Mereka yang Tak Pernah Lelah Mempertahankan Batik Tiga Negeri Lasem

By Agni Malagina, Rabu, 3 April 2019 | 10:00 WIB
Batik empat negeri karya Juniah. Tak baanvak lagi para seniman batik tulis Lasem yang memproduksi batik jenis ini dikarenakan oleh faktor tingkat kesulitan yang tinggi. Batik empat negeri disebut juga batik tiga negeri ungon (ungu). (Sigit Pamungkas)

“Meneruskan tradisi keluarga,” pungkasnya.

 Rokim tak sendiri dalam mempertahankan pembuatan batik tulis dan memproduksi batik tiga negeri. Juniah, pembatik mandiri dan membuka sanggar kerja di dalam rumahnya. Ia tak punya pegawai, hanya partner kerja 3 sampai 4 orang yang ia serahi untuk membantu mewarna.

 Sejak usia 12 tahun Juniah telah diajari membatik. Pada usia 14 tahun, ia menjadi pembatik di Rumah Batik Nyah Kiok yang hanya khusus memproduksi batik tiga negeri motif gunung ringgit hingga saat ini.

“Diajari mbatik buat nyari makan, sampai sekarang ya mbatik buat nyari makan,” ujarnya sambil tertawa ringan.

Ia meneruskan kemahiran membatiknya dari sang ibu dan sang nenek. Dalam ingatannya, sang ibu adalah ‘buruh’ blanko.

“Emak mbatik bakal blanko, dulu jadi obenge (pembatik) juragan Cino, itu yang sekarang jadi Toko Pantes (Lasem),” ujar Juniah yang pernah bekerja di dua rumah batik Pecinan, yaitu Rumah Batik Nyah Kiok dan Rumah Batik Ong’s Art Maranatha. Tak heran kepiawaiannya membuat batik tiga negeri dan empat negeri pun tampak dalam karya kain batik tulisnya. Ia mengakui mulai serius menekuni batik tiga negeri sejak tahun 1991. Cantingannya pun termasuk halus dan detil. Tak  ada lagi pembatik alusan di desa Warugunung selain Juniah.
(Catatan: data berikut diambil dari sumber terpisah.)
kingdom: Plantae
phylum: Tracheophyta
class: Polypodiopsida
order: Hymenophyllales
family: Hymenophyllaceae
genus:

“Nyari orang pun sulit, Nak. Ndak ada yang bisa alusan. Ini juga sulit modal, jadi ya bikin jual, bikin jual,” ujar Juniah. Rata-rata harga batik tiga negerinya ia hargai Rp 1.000.000,-

“Langsung jual, ada uang ada barang, la Ibu ndak punya modal, Nak,” ujarnya sambil memperlihatkan selembar kain panjang batik empat negeri yang sudah ia simpan selama duabelas tahun kepada saya. Ia mengatakan bahwa ia tidak lagi membuat batik empat negeri.

“Sulit, ngelorotmbatik bolak balik. Nyutikinya ruwet kalau empat negeri, juga jarang bakul (orang) yang minta empat negeri,” tuturnya sambil menambahkan bahwa ia membuat paling sering membuat motif batik tiga negeri berupa sekar jagat, lerekan kotakan, kawung, kembang jeruk, gringsing, uget-ugetan, gunung ringgit, kembang suruh, cempaka dan cempaka lincip.

Menurutnya, untuk membuat kain batik tiga negeri paling cepat dapat ia selesaikan dalam tempo tiga bulan dengan dibantu oleh anak perempuannya. Ia mengatakan bahwa membatik baginya memang merupakan sumber pendapatan, namun harus  diimbangi dengan mengurus rumah tangganya.

 “Ya sehari tiga sampai empat jam, lalu harus bersih-bersih rumah, dan masak. Ini ya bertahan saja seadanya tanpa modal besar yang penting terjual,” tambahnya.

Masih banyak lagi kisah-kisah usaha-usaha para seniman batik Lasem seperti Rokim dan Juniah. Bergulat dengan banalitas sehari-hari dan bertahan meneruskan tradisi batik tiga negeri yang sudah pasti harganya cukup tinggi dibanding batik-batik selain tiga negeri dan bermotif besar.

Batik tiga negeri seolah sedang megap-megap karena berbagai faktor, tapi setidaknya, masih ada orang-orang baik individu maupun pengusaha batik tulis Lasem yang membuat batik tiga negeri atas nama tradisi karena memang tradisi batik tiga negeri merupakan warisan sejarah budaya kriya multikultur dan akulturai yang tak mungkin ditolak.

Tradisi batik yang menjadikan Lasem dijuluki kota batik sejak akhir abad 19. Tidak menjadi soal siapa yang memulai membentuk kultur bisnis batik Lasem abad 19 (yaitu masyarakat Cina Lasem), namun yang pasti para pelestari lembaran-lembaran batik tulis Lasem saat ini melanjutkan semangat  karya bersama masyakarat Lasem sejak dahulu hingga sekarang.